Excerpted text =
On their first night of their journey, they slept and when they woke up, they saw foaming waves cresting around them. The wind tore the shreds and the rudder was also broken subsequently. They drifted for eight days without food and water they survived by equally splitting between them the rain water they caught in the hollowed-out coconut shells. On the eighth day they landed on this island of Ata which was nothing but a hulking mass of rock. The island is far too rough even a rugged Spanish adventure who wanted to commercialise by conducting expedition trips there in the past gave up after nine days into the expedition.
The teenagers had a different experience by setting up small commune with food garden, hollowed-out tree trunks to tore rainwater, a gym with curious weights, a badminton court, chicken pens and a permanent fire all from handwork, an old knife blad and much determination.

Activity list =
1 > According to the passage about the island of Ata, how many days did they drift without food and water?
2 > Reproduce the passage about the island of Ata between "On their first" and "into the expedition.", inclusive.

Records provided =
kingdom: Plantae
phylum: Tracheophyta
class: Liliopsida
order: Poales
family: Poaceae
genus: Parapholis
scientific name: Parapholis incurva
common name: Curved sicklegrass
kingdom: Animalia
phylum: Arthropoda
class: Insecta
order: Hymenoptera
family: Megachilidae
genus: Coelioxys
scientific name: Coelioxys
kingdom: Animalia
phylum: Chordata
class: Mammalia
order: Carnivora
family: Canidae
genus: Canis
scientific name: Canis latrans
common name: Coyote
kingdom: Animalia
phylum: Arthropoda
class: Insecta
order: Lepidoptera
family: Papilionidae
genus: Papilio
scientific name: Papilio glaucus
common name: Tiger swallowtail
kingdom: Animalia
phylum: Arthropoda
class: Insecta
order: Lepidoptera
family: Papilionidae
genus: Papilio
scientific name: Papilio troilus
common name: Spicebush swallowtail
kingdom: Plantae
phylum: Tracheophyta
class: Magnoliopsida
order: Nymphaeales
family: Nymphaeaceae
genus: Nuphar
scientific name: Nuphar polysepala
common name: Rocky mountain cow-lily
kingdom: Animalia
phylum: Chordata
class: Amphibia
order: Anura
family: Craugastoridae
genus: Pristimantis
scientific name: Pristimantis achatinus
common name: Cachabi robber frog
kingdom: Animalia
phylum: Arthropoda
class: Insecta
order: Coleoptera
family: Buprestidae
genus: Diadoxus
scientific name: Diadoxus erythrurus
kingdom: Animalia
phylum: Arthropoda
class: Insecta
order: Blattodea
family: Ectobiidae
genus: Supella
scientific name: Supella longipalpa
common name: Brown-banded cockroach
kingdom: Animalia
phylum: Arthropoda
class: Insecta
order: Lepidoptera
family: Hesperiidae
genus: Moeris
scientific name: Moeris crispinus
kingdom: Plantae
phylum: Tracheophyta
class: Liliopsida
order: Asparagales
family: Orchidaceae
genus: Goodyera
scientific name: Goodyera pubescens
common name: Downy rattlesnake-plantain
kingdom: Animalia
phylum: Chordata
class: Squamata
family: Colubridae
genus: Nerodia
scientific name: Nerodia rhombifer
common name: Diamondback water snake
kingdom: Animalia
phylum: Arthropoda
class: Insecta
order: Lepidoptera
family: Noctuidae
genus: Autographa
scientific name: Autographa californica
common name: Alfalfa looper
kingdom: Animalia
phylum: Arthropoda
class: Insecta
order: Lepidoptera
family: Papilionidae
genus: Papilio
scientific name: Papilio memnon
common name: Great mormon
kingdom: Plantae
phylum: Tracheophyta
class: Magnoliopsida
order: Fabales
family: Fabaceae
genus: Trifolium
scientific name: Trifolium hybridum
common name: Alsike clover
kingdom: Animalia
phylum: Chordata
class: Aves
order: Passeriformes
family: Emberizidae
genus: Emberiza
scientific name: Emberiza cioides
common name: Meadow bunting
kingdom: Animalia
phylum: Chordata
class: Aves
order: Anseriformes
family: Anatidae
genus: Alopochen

Response list =
1 > Eight days.

2 >
On their first night of their journey, they slept and when they woke up, they saw foaming waves cresting around them. The wind tore the shreds and the rudder was also broken subsequently. They drifted for eight days without food and water they survived by equally splitting between them the rain water they caught in the hollowed-out coconut shells. On the eighth day they landed on this island of Ata which was nothing but a hulking mass of rock. The island is far too rough even a rugged Spanish adventure who wanted to commercialise by conducting expedition trips there in the past gave up after nine days into the expedition.